Once you find the line with "Zustand des" in the data that follows, repeat it and every line after it exactly, through the line with "Konghuchu Remisi Imlek".

» **DATA TO EXAMINE**
——————————

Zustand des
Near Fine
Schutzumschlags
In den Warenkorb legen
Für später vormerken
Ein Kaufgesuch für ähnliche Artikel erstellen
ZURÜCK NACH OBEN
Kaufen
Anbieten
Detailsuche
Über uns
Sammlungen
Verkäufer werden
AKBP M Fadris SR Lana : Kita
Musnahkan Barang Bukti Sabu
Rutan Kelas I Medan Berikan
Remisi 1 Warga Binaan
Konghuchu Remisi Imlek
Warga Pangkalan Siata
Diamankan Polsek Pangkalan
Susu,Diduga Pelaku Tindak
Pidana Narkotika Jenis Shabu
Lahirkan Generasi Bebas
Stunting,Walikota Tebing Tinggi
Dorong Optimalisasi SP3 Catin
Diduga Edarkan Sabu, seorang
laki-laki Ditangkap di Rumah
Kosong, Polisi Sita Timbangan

——————————

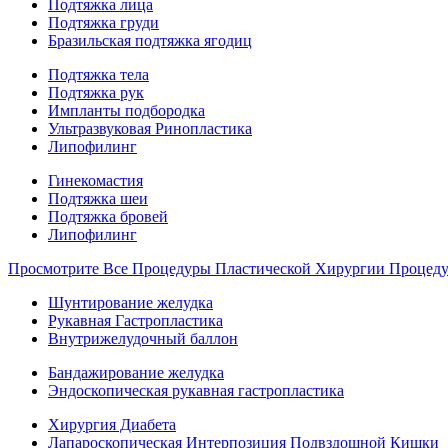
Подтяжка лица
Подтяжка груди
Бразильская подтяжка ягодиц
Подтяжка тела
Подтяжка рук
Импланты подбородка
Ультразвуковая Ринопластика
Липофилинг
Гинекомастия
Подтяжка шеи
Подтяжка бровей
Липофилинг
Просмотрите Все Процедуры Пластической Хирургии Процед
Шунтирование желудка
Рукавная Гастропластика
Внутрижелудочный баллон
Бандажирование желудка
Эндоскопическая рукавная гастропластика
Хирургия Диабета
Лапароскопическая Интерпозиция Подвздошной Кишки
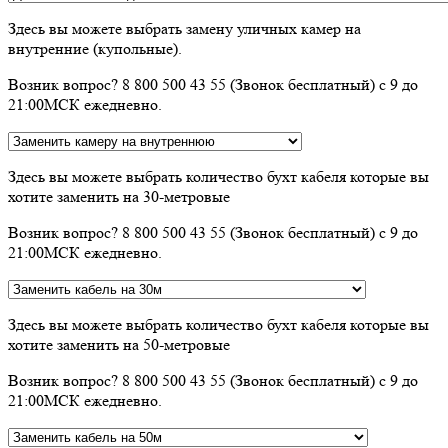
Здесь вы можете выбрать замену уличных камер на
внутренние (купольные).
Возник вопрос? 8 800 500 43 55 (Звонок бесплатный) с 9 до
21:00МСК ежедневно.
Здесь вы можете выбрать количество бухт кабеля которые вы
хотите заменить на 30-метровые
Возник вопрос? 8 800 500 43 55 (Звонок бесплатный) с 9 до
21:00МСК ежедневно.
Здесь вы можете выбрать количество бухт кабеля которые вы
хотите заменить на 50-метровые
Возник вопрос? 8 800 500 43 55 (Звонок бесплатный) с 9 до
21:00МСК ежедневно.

——————————

» **EXERCISE RESPONSE**
Zustand des
Near Fine
Schutzumschlags
In den Warenkorb legen
Für später vormerken
Ein Kaufgesuch für ähnliche Artikel erstellen
ZURÜCK NACH OBEN
Kaufen
Anbieten
Detailsuche
Über uns
Sammlungen
Verkäufer werden
AKBP M Fadris SR Lana : Kita
Musnahkan Barang Bukti Sabu
Rutan Kelas I Medan Berikan
Remisi 1 Warga Binaan
Konghuchu Remisi Imlek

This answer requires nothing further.